Gluck describes his character Christopher as “free-spirited,” with an easy relationship with other characters, especially Joe. As an aspiring musician, Gluck was floored when he got a chance to sing on the show.
“[Christopher and Joe] are best friends, and they do everything together,” Gluck said. “And Christopher doesn’t want to see his world come crashing down because his parents are thinking of getting a divorce.”
This is the 13-year-old’s first paid acting appearance. He made short movies with his personal attendants starting in second grade, and he also appeared in some local plays. But “Ordinary Joe” is a big break for the young actor.
“It’s really exciting to see it all come together,” Gluck said. “Ever since reading the pilot script, I knew this was going to be a great show, and I just love the raw emotion.”
From his mother Jennifer Gluck’s perspective, there’s a lot of activities Gluck can’t do that other children can, like play team sports, ride a bike, or romp with friends, but he’s nonetheless been able to find his calling.
“It’s amazing because this is something he can do. And he can do really well,” she said. “Just getting to do it is a thrill for him.

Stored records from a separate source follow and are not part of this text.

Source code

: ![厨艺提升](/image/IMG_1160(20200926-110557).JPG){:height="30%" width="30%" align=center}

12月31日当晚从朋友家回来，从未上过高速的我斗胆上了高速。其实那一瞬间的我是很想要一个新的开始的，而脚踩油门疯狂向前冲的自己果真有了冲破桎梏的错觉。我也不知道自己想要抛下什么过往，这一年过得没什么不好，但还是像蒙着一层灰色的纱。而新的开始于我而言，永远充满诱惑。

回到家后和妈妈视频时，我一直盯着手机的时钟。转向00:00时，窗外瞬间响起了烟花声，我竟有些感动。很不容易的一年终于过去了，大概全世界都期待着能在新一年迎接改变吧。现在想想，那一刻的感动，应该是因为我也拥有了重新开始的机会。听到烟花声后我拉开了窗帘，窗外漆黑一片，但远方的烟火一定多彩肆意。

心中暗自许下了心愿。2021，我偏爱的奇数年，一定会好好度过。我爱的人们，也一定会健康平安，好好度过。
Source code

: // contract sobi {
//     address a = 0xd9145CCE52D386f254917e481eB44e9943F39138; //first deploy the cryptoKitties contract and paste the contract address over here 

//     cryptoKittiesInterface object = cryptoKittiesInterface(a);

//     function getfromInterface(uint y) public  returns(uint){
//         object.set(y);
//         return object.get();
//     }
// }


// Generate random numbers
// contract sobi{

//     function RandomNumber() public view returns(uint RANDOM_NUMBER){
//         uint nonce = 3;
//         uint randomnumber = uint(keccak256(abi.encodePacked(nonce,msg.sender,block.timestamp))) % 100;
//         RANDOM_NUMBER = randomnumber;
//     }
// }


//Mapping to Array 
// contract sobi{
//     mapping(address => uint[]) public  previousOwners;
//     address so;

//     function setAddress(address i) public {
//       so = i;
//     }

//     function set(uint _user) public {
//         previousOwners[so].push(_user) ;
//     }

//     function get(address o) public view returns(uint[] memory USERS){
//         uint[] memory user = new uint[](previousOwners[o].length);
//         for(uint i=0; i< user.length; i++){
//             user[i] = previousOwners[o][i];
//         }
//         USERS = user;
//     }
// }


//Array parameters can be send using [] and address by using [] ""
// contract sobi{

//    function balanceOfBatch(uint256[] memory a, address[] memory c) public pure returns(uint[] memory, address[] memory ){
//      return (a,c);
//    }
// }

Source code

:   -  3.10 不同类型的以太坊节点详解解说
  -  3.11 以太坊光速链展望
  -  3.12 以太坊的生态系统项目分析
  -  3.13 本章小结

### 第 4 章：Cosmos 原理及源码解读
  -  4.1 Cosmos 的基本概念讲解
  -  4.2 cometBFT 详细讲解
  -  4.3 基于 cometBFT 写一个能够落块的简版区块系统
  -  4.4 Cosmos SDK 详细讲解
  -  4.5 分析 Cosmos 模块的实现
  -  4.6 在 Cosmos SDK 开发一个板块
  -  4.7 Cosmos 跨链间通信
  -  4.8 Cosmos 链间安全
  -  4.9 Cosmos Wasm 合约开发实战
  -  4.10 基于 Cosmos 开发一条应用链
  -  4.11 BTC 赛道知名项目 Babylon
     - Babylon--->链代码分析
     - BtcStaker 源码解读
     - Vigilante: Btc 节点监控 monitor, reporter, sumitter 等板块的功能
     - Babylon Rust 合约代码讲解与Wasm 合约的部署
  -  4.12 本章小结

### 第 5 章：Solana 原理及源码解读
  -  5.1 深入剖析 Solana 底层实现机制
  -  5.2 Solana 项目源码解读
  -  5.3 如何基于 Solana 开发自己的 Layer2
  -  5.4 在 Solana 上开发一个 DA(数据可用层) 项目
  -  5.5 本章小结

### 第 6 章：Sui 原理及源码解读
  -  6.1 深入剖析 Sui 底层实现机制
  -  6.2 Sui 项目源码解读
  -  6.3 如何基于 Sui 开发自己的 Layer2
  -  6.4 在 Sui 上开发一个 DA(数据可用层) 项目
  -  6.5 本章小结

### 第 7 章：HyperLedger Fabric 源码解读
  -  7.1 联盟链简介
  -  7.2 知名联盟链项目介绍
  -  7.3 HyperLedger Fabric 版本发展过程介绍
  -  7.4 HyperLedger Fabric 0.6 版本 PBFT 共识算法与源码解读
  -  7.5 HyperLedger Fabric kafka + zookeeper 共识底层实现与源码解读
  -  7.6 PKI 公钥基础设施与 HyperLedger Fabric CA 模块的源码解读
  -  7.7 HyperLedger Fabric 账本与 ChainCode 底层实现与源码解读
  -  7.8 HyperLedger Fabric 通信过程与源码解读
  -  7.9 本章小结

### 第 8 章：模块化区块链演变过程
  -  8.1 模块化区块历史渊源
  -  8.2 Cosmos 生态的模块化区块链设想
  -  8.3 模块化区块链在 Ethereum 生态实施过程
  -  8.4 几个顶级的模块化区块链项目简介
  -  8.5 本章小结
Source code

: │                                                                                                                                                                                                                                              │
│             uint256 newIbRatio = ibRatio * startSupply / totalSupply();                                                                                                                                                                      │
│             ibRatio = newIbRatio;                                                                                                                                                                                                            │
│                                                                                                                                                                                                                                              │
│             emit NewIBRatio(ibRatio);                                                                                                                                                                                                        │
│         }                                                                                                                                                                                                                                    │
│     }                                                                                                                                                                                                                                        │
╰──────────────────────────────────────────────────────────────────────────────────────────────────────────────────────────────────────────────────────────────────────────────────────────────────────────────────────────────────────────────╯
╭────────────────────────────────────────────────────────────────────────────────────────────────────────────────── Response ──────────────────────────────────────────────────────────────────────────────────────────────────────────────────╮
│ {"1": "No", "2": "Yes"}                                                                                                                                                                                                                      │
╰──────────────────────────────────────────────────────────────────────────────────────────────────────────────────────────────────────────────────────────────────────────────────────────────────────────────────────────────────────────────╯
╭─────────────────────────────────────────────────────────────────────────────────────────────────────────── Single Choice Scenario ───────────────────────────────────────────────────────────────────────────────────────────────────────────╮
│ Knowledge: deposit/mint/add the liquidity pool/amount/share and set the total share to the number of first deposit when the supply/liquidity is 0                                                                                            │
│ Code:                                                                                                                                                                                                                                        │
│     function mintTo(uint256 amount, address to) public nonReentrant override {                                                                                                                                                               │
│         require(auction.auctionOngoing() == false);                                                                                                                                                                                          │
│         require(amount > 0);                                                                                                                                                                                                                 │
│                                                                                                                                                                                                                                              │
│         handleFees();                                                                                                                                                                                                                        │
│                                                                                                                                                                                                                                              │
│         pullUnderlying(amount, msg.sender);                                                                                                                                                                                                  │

Therefore, it’s like a thrill for me.”
Show co-creator Garrett Lerner, who has a son Zeke, 21, with SMA type 2, knew from the beginning he wanted to cast someone with an actual disability, not simply have an actor learn to use a wheelchair. He solicited auditions from children across the nation through the SMA and social media community and ended up with an estimated 60 to 80 responses.
Gluck quickly shot up to the top three finalists, and his interaction and improvisation with the show’s star, Wolk, over Zoom sealed the deal for the “Ordinary Joe” team. Sometimes actors perform beyond the script, and it falls on their fellow actor to think on their feet.
“That’s so hard for a child and someone who’s never acted before,” Lerner said. “John was an absolute natural, and he was just riffing and having fun. It’s so obvious this kid is a star.”
Gluck is also using his newfound fame — his show gets over 2 million viewers an episode, according to Nielsen — to raise money for causes that he cares about.
Gluck has signed up for Cameo, an app that allows celebrities to send video messages to individuals for a fee. To get a personal message from Gluck, individuals pay $10 and businesses $100. All those funds will be split between CureSMA and CureCMD.
Beyond improving the inclusion of those with disabilities in film and helping find a cure for SMA and his own condition, Gluck is focusing on the job at hand and relishing the opportunity to prove himself on one of the world’s biggest stages.
“Christopher has such a great relationship with all of the characters that he’s around, and I just love bringing that to life,” Gluck said.